*** Opening of INFORMATION GIVEN ***
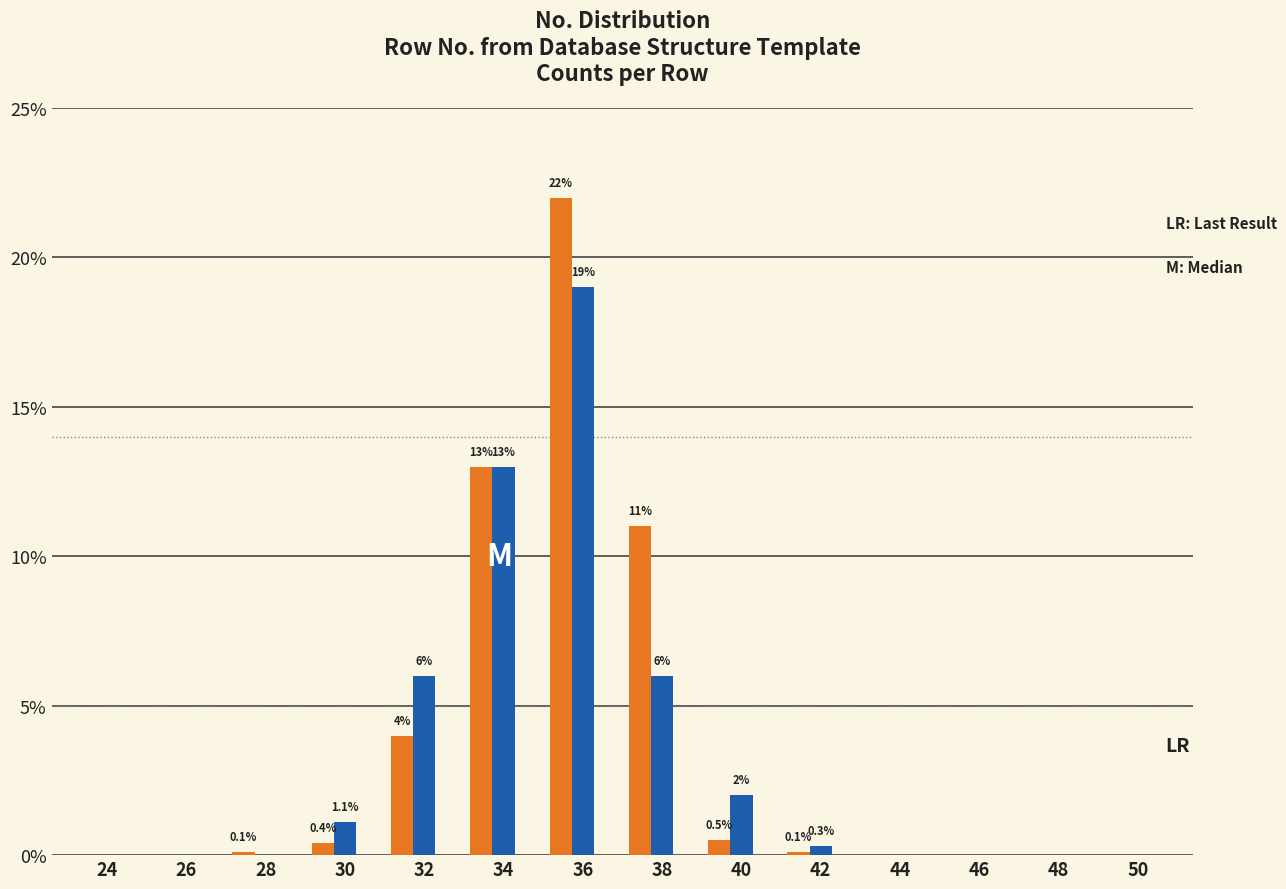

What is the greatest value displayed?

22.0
*** Close of INFORMATION GIVEN ***
*** Opening of INFORMATION GIVEN ***
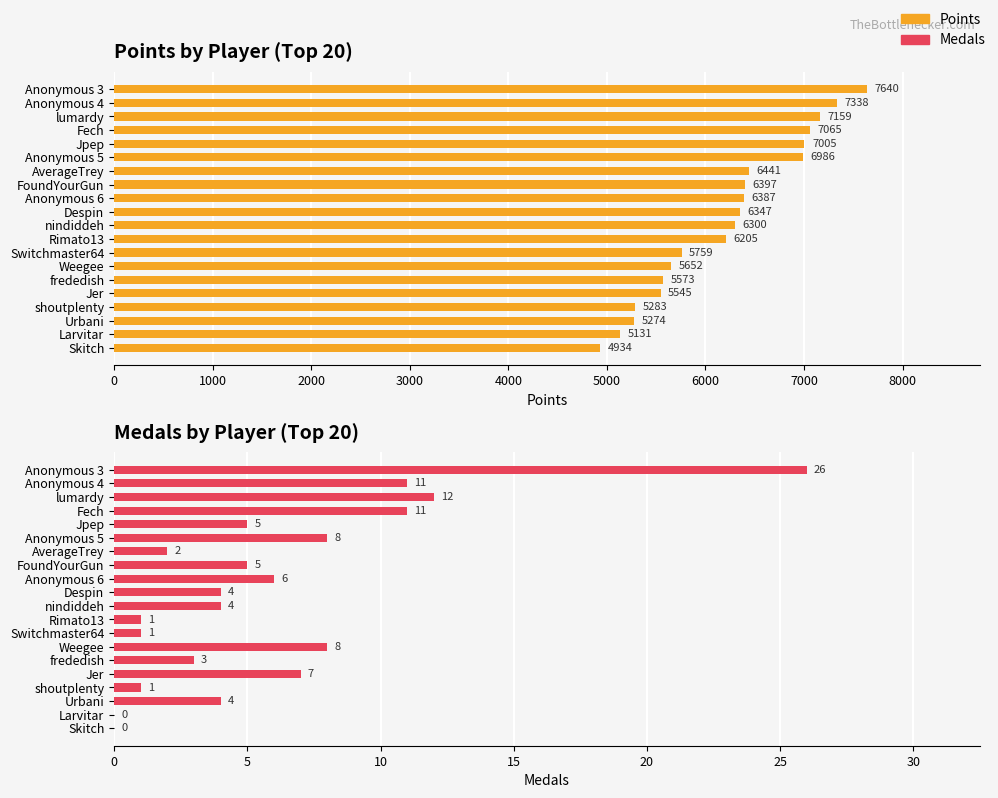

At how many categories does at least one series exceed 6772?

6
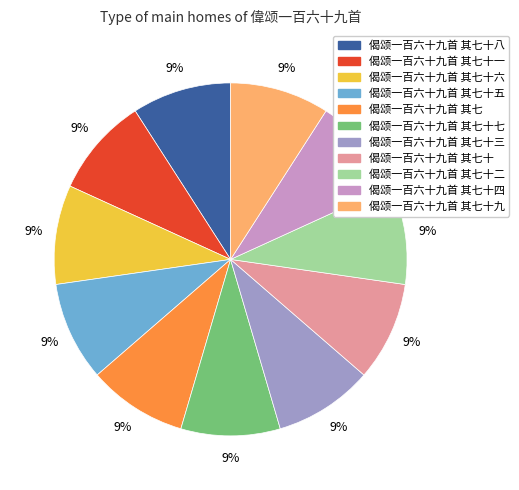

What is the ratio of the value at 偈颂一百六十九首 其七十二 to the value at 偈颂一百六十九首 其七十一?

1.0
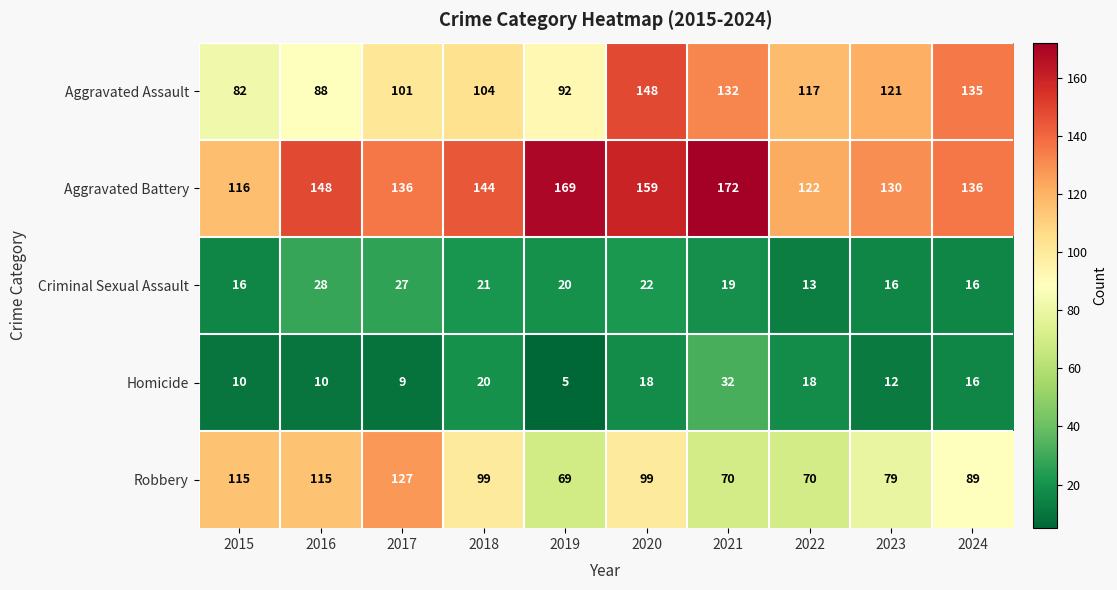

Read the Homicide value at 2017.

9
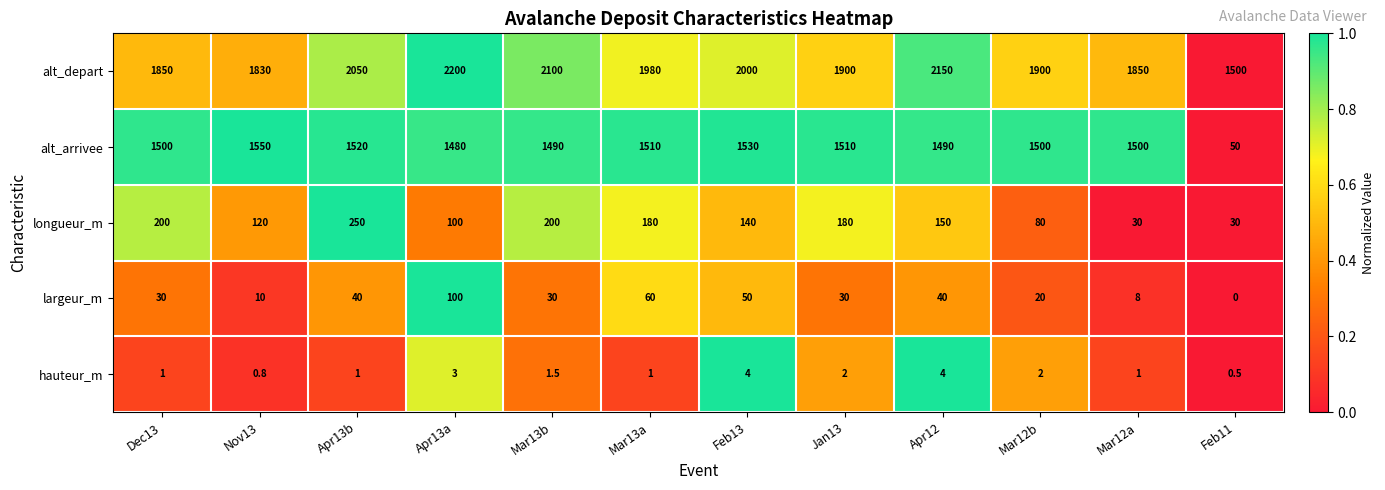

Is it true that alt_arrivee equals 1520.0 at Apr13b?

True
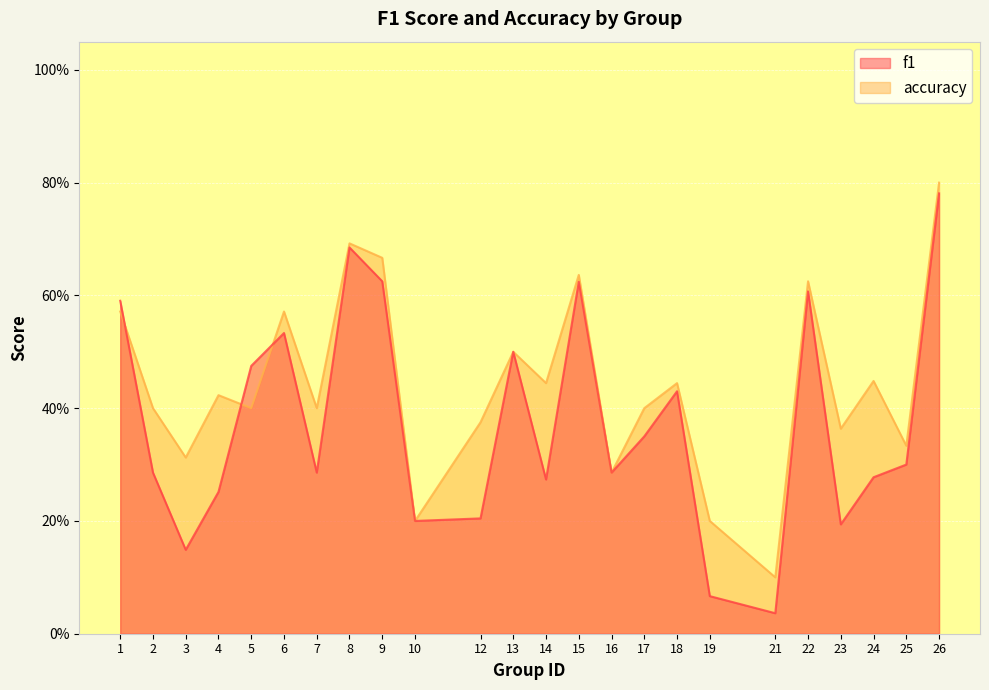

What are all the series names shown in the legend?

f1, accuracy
*** Close of INFORMATION GIVEN ***
*** Opening of INFORMATION GIVEN ***
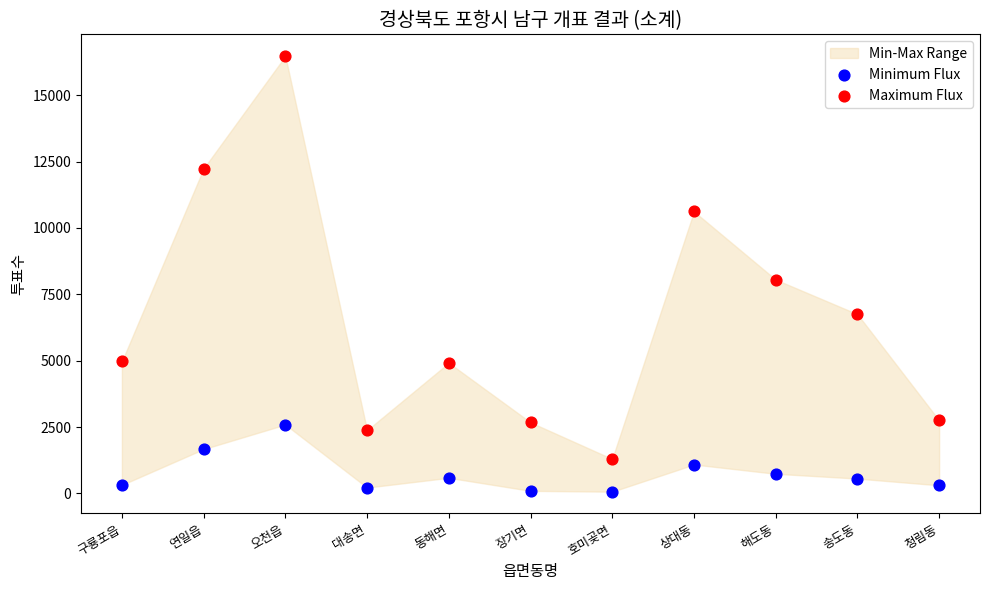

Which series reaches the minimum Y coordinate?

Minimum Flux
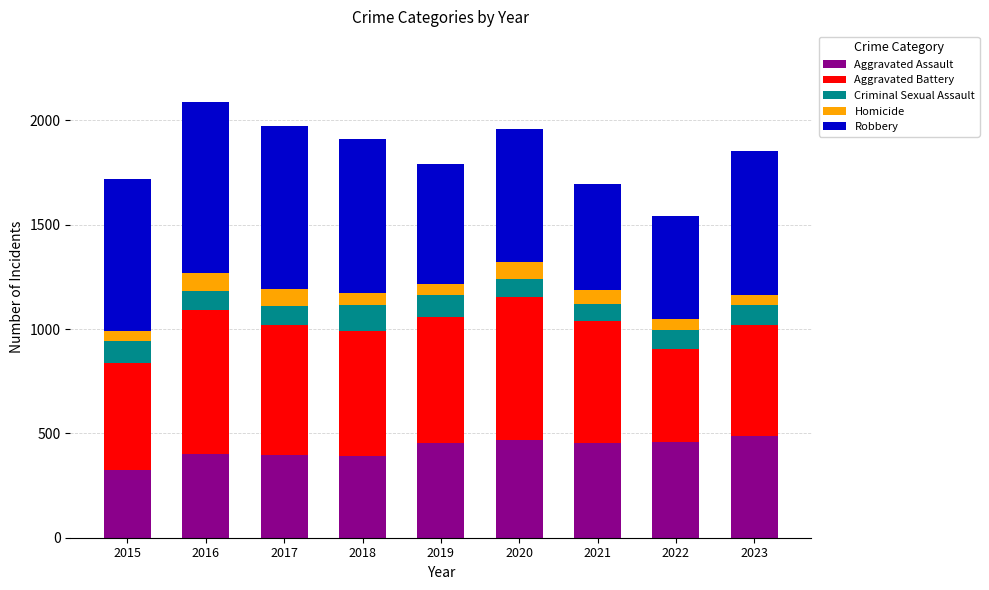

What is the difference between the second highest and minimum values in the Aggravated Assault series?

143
*** Close of INFORMATION GIVEN ***
Rewrite the lines that begin with the one containing "What is the ratio" and end with the one containing "What are all", changing "value" to "amount" and leaving everything else unchanged. Leave out the pictures.

What is the ratio of the amount at 偈颂一百六十九首 其七十二 to the amount at 偈颂一百六十九首 其七十一?

1.0

Read the Homicide amount at 2017.

9

Is it true that alt_arrivee equals 1520.0 at Apr13b?

True

What are all the series names shown in the legend?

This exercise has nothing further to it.